Data Collection Methods
When you configure event sources with the Collector, you can use one of the following data collection methods:
Listen on Network Port
You can configure your application to forward log events to a syslog server, and then configure the InsightIDR Collector to "listen" on network port for syslog data on a unique port in order to receive it.
See Syslog Logging for more information.
Log Aggregator
If you want to collect logs that have already been collected by a SIEM or a Log Aggregator, you can send raw logs to the Collector using a unique port. See SIEMs/Log Aggregators for more information.
SQS
AWS SQS, or Amazon Simple Queue Services, is a managed queuing service that works with InsightIDR when sending messages as events. See AWS SQS for more information,
WMI
WMI (Windows Management Instrumentation) allows your Collector to retrieve your event source applications for events that are related to User Attribution. WMI is available for all Windows-based event sources, and it is recommended for data collection whenever possible.

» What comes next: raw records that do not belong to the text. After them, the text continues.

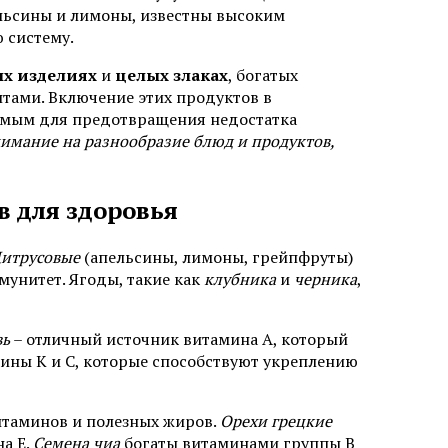
ельсины и лимоны, известны высоким
 систему.
х изделиях
и
целых злаках
, богатых
ами. Включение этих продуктов в
имым для предотвращения недостатка
внимание на разнообразие блюд и продуктов,
 для здоровья
итрусовые
(апельсины, лимоны, грейпфруты)
унитет. Ягоды, такие как
клубника
и
черника
,
вь
– отличный источник витамина A, который
ины K и C, которые способствуют укреплению
таминов и полезных жиров.
Орехи грецкие
а E.
Семена чиа
богаты витаминами группы B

See Ports Used by InsightIDR for port recommendations and other requirements.
Watch Directory
You can monitor a network location that hosts log files that were copied from a specified directory. You can perform this monitoring on either a local host or remote host: this is called a watch directory.
After you set up the configuration, the Collector scans all of the files in the watch directory up to their end-of-file (EOF) position. The Collector then re-scans the directory at specified intervals. During the re-scans, the Collector consumes any net-new lines that were written after the previous EOF position.
Use this collection method for log files that roll over into new files, such as Microsoft DHCP, Microsoft DNS, or IIS log files used in OWA/ActiveSync.
The default option for the scan interval is 30 seconds, but that can be adjusted during configuration.
Watch Directory path options
During configuration, you must specify a path for the directory. Select from the following options for more information:
- Kerberos Authentication - Authenticates to a Windows UNC (Universal Naming Convention) path to a hosted network drive using the Kerberos protocol.
- Standard Authentication (NTLM) - Authenticate to a Windows UNC (Universal Naming Convention) path using a standard challenge-response protocol.
- Local Folder - Specify a local folder path or a Windows UNC (Universal Naming Convention) path to a hosted network drive. If the directory contains other files, enter a file pattern to specify which files InsightIDR should collect from the Directory.
Watch Directory specifications
- Watch Directory supports SMB v1 (CIFS), SMB v2, and SMB v3. InsightIDR requires packet signing for SMB2 connections.
- Each new line must be delimited by an
\n
newline character to be considered as a log entry. The limit for each line is 8192 characters. - The Watch Directory collection method requires read permissions to be granted to the service account for the target directory.
Watch Directory or Tail File?
You can use Watch Directory for monitoring multiple files. This collection method is best for log files that roll over into new files. Tail File is a method to monitor log files that are written continuously to a single file.
Tail File
You can configure InsightIDR to watch the network location where a host stores log data, and ingest any new data added to the log file on a local or remote host. Using the equivalent of the Unix tail command, InsightIDR will collect data written to the host disk every 20 seconds.
Tail File specifications
- Tail File will read a file and set the last read position. It will only upload net new log entries written to it since the event source started.
- Each new line must be delimited by a
\n
newline character to be considered as a line. The limit for this is 2048 characters. - During configuration, you must specify a local file path or a Windows UNC (Universal Naming Convention) path to a hosted network drive.
- Tail File supports SMB v1 (CIFS) and SMB v2. InsightIDR requires packet signing for SMB2 connections.
Tail File path options
During configuration, you must specify a path for the directory. Two options are available:
Local File Path
If the log files you want InsightIDR to collect are located on the Insight Collector, you can use the Local File Path option to collect them. In this case, specify the path to the local folder where the log files reside. If the folder contains other files that you do not want InsightIDR to collect, enter a file pattern to specify the files InsightIDR should collect from the folder.
Amazon S3
You can configure InsightIDR to read logs that are stored in an Amazon S3 bucket. For information about setting up an Amazon S3 bucket, visit the third-party vendor's documentation.
Amazon S3 Log Formatting
The Amazon S3 option supports reading files stored in an S3 bucket that contain newline-delimited plain text (.txt
, .log
), CSV (.csv
), and JSON (.json
). This option also supports reading supported file types when they have been compressed using gzip
(for example: filename.json.gz
or filename.csv.gz
). In either case, the files should have new line characters separating each log entry or event.
The maximum file size supported for a compressed .gzip
file is 10MB.
If the files contain log events spread across multiple lines, each line will be interpreted as a separate event. Amazon S3 does not support reading files with encrypted contents, binary data, or files that have been compressed using a method other than gzip
.
`.gzip` formatting
If you are using the gzip
format, the file metadata must contain the term gzip
, or alternatively the file extension must be set to .gz
.
Configure the Refresh Rate to your desired collection interval based on the type of logs being written to the S3 bucket. If you are not sure what to use, start with a setting of 5 minutes and adjust as needed.